Mustafa Kutlu’nun rahat ve sinematografik anlatımı, filme de yansımış. Senarist ve yönetmen, olay odaklaması konusu dışında sinemaya aktarırken pek zorluk çekmemişlerdir muhtemelen. Filmde en beğendiğim sahnelerden biri, azgın bir boğa gibi gelen tren, baba, çocuk ve vagon evin olduğu sahnelerdir. Tren azgın, hışımlı, öfkeli ve büyük gövdesinden dumanlar çıkan bir boğa gibi girer ya istasyona...Tren, burnundan soluyan bir boğanın öfkeli soluması gibi ses çıkarır ya!... Üzerinize üzerinize gelişi sizi ürpertir ya!... Sonra o dev gibi boğa istasyona girdiğinde sakinleşir ya!... İşte bu sahneler, harika fotoğraflarla çok güzel anlatılmış... Şiir gibidir o sahneler... Ve Ali... Uzun boylu, güçlü, kendine aşırı güvenen bir tip... Güçlü görünüşü, tren gücüyle özdeşlemiş Kenan İmirzalıoğlu’na yakışmış bu rol. Uzun Hikâye, bir trenler, tren istasyonları ve kasabalar hikâyesidir... Dışa kapalı, basit ve sade iç olaylarıyla zengin kasabalardır bu kasabalar.
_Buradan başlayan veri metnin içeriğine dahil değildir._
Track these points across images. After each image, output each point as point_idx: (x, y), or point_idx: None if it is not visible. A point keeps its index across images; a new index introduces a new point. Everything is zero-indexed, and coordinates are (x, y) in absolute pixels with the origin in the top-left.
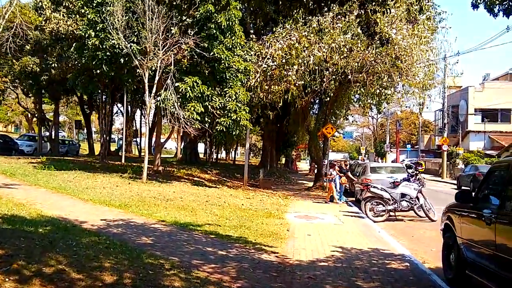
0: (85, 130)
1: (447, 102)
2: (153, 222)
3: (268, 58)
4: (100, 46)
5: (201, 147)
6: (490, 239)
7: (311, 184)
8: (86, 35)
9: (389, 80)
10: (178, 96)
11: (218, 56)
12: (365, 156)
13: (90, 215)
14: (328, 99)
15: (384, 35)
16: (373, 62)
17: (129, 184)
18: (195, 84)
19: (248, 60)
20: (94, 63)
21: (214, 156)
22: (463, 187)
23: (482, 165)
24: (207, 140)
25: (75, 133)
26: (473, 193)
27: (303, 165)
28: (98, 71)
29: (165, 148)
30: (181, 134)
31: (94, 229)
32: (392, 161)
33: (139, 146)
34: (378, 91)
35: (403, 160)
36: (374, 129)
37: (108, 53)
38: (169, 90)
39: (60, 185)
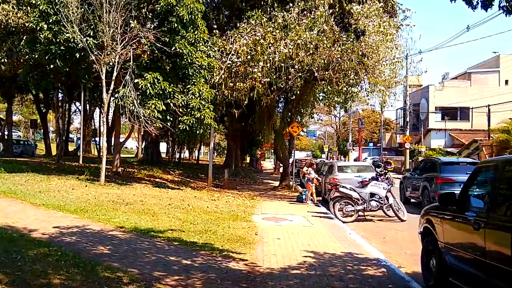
0: (42, 130)
1: (410, 99)
2: (111, 228)
3: (232, 54)
4: (54, 40)
5: (163, 147)
6: (477, 244)
7: (277, 183)
8: (38, 28)
9: (355, 77)
10: (138, 93)
11: (180, 51)
12: (329, 154)
13: (42, 222)
14: (293, 97)
15: (359, 26)
16: (339, 59)
17: (86, 186)
18: (155, 80)
19: (211, 56)
20: (47, 58)
21: (177, 156)
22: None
23: None
24: (170, 140)
25: (31, 133)
26: (457, 196)
27: (267, 164)
28: (51, 67)
29: (126, 148)
30: (142, 133)
31: (45, 238)
32: (355, 159)
33: (98, 146)
34: (344, 89)
35: (366, 158)
36: (337, 127)
37: (62, 48)
38: (128, 87)
39: (10, 189)
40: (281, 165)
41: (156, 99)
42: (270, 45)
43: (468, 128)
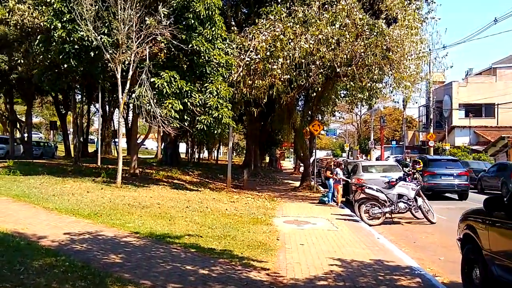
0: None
1: (429, 99)
2: (125, 234)
3: (251, 51)
4: (68, 39)
5: (182, 147)
6: None
7: (297, 184)
8: (52, 27)
9: (380, 73)
10: (154, 92)
11: (197, 48)
12: (350, 153)
13: (52, 228)
14: (314, 94)
15: (391, 14)
16: (363, 54)
17: (101, 189)
18: (172, 79)
19: (229, 54)
20: (61, 57)
21: (196, 156)
22: None
23: (473, 161)
24: (189, 140)
25: (52, 135)
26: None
27: (287, 164)
28: (66, 66)
29: (146, 148)
30: (161, 134)
31: (54, 246)
32: (377, 158)
33: (117, 147)
34: (368, 84)
35: (388, 157)
36: (358, 125)
37: (76, 46)
38: (144, 86)
39: (24, 192)
40: (301, 164)
41: (173, 98)
42: (290, 40)
43: (494, 125)
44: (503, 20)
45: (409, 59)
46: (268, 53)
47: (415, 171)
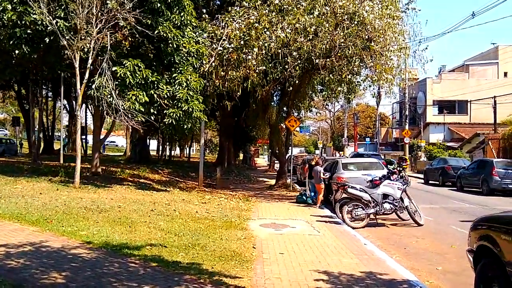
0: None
1: (403, 95)
2: (76, 244)
3: (223, 40)
4: (19, 22)
5: (153, 144)
6: None
7: (272, 181)
8: (1, 9)
9: (360, 64)
10: (116, 83)
11: (165, 35)
12: (324, 150)
13: None
14: (291, 88)
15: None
16: (342, 44)
17: (57, 190)
18: (136, 68)
19: (201, 43)
20: (11, 43)
21: (168, 154)
22: (430, 181)
23: (451, 157)
24: (159, 136)
25: (18, 131)
26: None
27: (261, 161)
28: (17, 53)
29: (116, 145)
30: (130, 130)
31: None
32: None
33: (86, 144)
34: (348, 77)
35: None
36: (331, 123)
37: (28, 31)
38: (104, 76)
39: None
40: (276, 162)
41: (138, 89)
42: (266, 29)
43: (467, 121)
44: (481, 14)
45: (391, 50)
46: (242, 42)
47: (401, 169)
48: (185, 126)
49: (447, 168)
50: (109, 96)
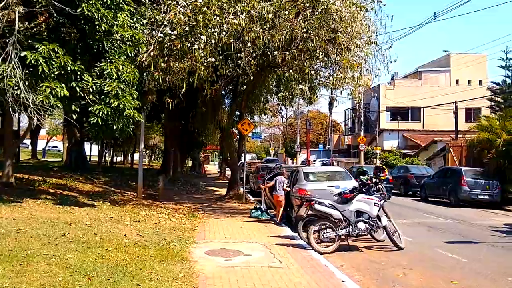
0: None
1: (356, 101)
2: None
3: (165, 25)
4: None
5: (95, 149)
6: None
7: (223, 191)
8: None
9: (325, 59)
10: (27, 71)
11: (90, 14)
12: (276, 156)
13: None
14: (244, 87)
15: None
16: (304, 35)
17: None
18: (52, 54)
19: (138, 29)
20: None
21: (110, 160)
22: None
23: (412, 165)
24: (101, 141)
25: None
26: None
27: (211, 168)
28: None
29: (59, 151)
30: (66, 134)
31: None
32: (302, 162)
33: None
34: (312, 72)
35: (314, 161)
36: (284, 129)
37: None
38: (10, 62)
39: None
40: (227, 169)
41: (56, 81)
42: (216, 16)
43: (420, 128)
44: (443, 14)
45: (358, 44)
46: (187, 29)
47: (377, 180)
48: (114, 127)
49: (409, 176)
50: (16, 88)
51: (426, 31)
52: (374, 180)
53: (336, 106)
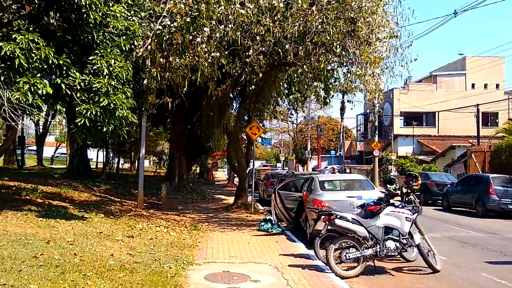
0: None
1: (370, 106)
2: None
3: (164, 16)
4: None
5: (101, 155)
6: None
7: (231, 200)
8: None
9: (342, 53)
10: (2, 65)
11: (77, 1)
12: (285, 163)
13: None
14: (253, 87)
15: None
16: (319, 26)
17: None
18: (32, 45)
19: (136, 22)
20: None
21: (115, 166)
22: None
23: (432, 172)
24: (107, 146)
25: None
26: None
27: (220, 174)
28: None
29: (59, 156)
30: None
31: None
32: (313, 169)
33: (23, 156)
34: (328, 67)
35: (326, 167)
36: (294, 135)
37: None
38: None
39: None
40: (236, 176)
41: (36, 76)
42: (220, 6)
43: (435, 133)
44: (463, 13)
45: (379, 38)
46: (188, 20)
47: (409, 191)
48: (104, 129)
49: (430, 184)
50: None
51: (438, 35)
52: (405, 190)
53: (352, 109)
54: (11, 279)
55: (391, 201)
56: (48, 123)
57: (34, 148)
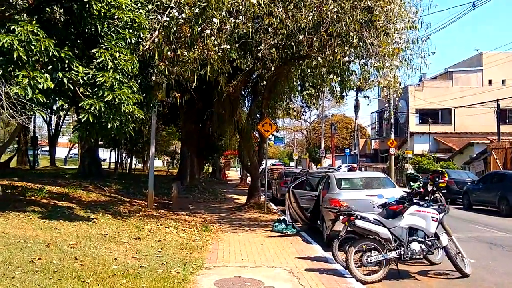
0: None
1: (384, 103)
2: None
3: (172, 8)
4: None
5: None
6: None
7: (243, 199)
8: None
9: (359, 43)
10: (1, 58)
11: None
12: (299, 162)
13: None
14: (264, 83)
15: None
16: (334, 17)
17: None
18: (32, 37)
19: (143, 15)
20: None
21: (128, 166)
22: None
23: (451, 170)
24: (120, 146)
25: None
26: None
27: (233, 174)
28: None
29: (73, 157)
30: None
31: None
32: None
33: (37, 156)
34: (345, 59)
35: (340, 166)
36: (307, 133)
37: None
38: None
39: None
40: (248, 175)
41: (36, 70)
42: None
43: (451, 131)
44: (482, 4)
45: (397, 28)
46: (197, 10)
47: (435, 188)
48: (109, 125)
49: (450, 182)
50: None
51: (452, 31)
52: (430, 188)
53: (368, 105)
54: (1, 287)
55: (415, 199)
56: (61, 123)
57: (48, 149)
Filmde diyordu ya: “Ah bu küçük kasabalar!... Her biri bir karşılıksız sevda cehennemi!...” Anlatmanın rahatlığından, sinemanın odak yoğunluğuna uyarlanmış güzel bir film Uzun Hikâye... Zamanı geçmeyecek ve her zaman aynı tazelikte seyredilebilecek bir film.